I’d forgotten something extraordinarily important. I’d never talked to my wife about any of this. I called her and told her that I’d gotten a job as a bus driver and that I thought I should enroll in seminary.
And I was amazed that she didn’t start jumping for joy at my decision.
It wasn’t until at least a year later that I realized and owned up to the fact that I had been a complete idiot.
What? How can enrolling in seminary and pursuing the path to ordination be the path of a complete idiot?
It was the parts I omitted. I’d never talked to my wife about considering becoming a minister. I’d gotten a job in a field that was too different from the one I had before. ("My husband used to work for a radio station. Now he drives a school bus.") And instead of talking with my wife about wanting to enroll in seminary I just told her.
I don’t think I was operating with the "man makes the decisions" mentality – at least not consciously. I simply thought that whatever I did, the people around me would agree with it. I thought that deciding to go into vocational ministry automatically got the approval of everyone! I did, essentially, make one of our lives most important decisions without talking about it with my wife.
Why does that make me a complete idiot? It makes me a complete idiot because I am not the boss of my partner. I am not the one who decides alone what our life is going to be like. We share equally in our relationship and we make decisions together. In this case, I made a huge mistake. The mistake wasn’t in pursuing ministry as a career. The mistake was in how I started pursuing it.
We did eventually recover from my mistake. There were a rough two years followed by continued healing and strengthening of our relationship. I’ve been an ordained pastor for 10 years, and we’ve been happily married for almost 20 years. We’ve even got three wonderful children!
Making the mistake, learning from it, and having a stronger relationship with my wife through it, because of it or in spite of it doesn’t mean that we have it all figured out. We still have issues that come up in our marriage. We still have times we disagree about big decisions. But we talk about those struggles and share openly about the things we want. Sometimes we realize that we can’t make a big decision in a way that we both are satisfied with. But through it all we love each other, respect each other’s opinions and ability to make decisions. We live joyfully and fully without either of us being the one who can "put their foot down."
I understand that some reading won’t see anything wrong with me "making the decisions" for our household. Yet I know that my wife, created in God’s image, is not only capable, but she deserves the respect, love and admiration that I neglected to give her when I acted without her.
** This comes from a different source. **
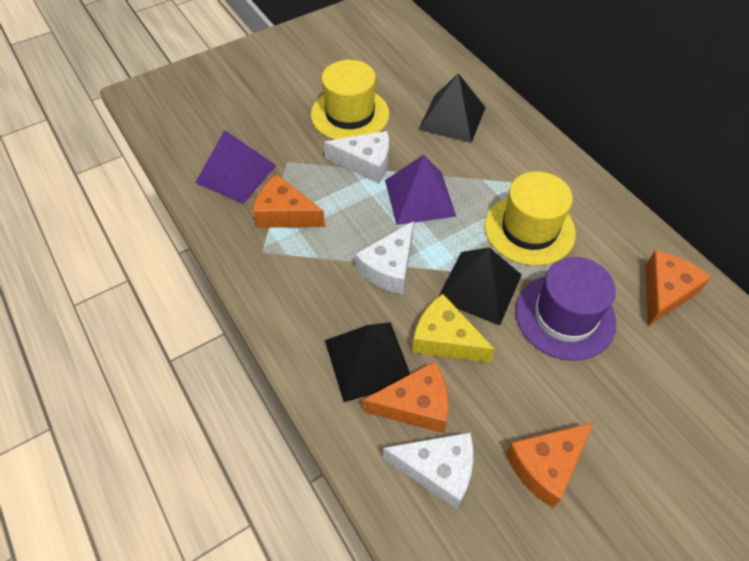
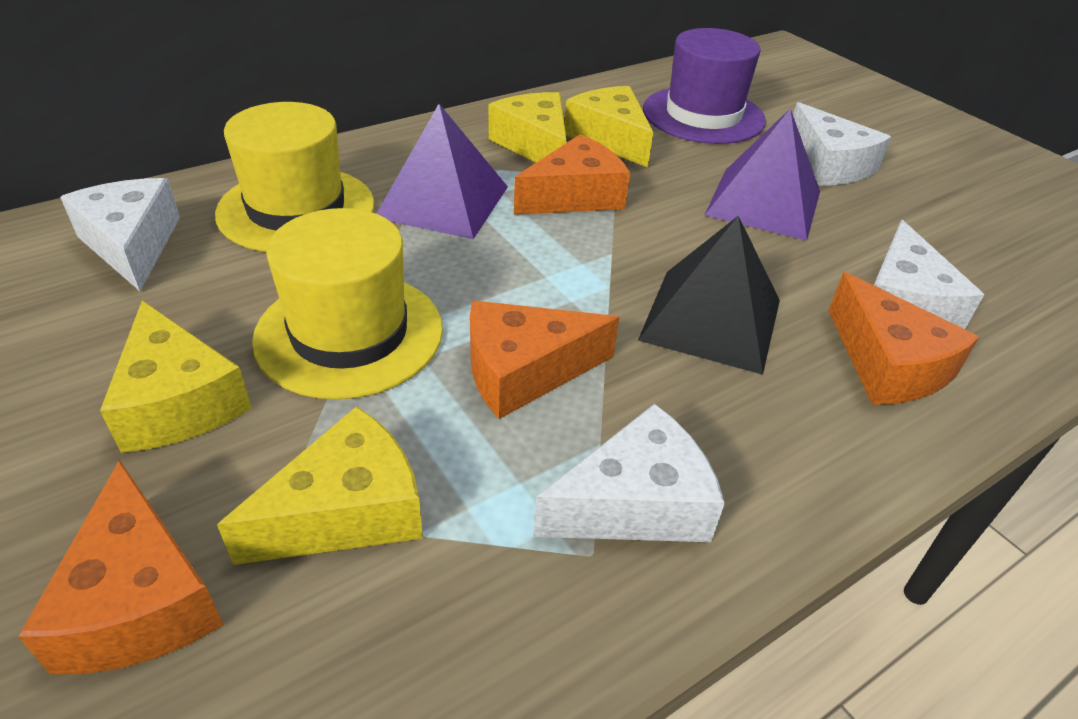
black pyramid: 3 -> 1
white cheese: 3 -> 4
yellow cheese: 1 -> 4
I don’t think God has ever intended for couples to rule over one another. What do I think God’s desire is? I trust the two greatest commandments: Love God and love each other as we would ourselves.
I know we even mess those two up. Thankfully, God loves us even though we can be complete idiots.

2 comments:

Anonymous said...

Thanks for this, man. I'm not always the best with communication with my wife. Or, I'll say something but it doesn't always end up to be true. Like, I tell her I'll be home from the church in 15 minutes, but an hour later I'm actually walking through the door. Gotta show respect by staying true to your word and dependable for your wife.

Kirk Moore said...

My Achilles heel is writing things on the calendar.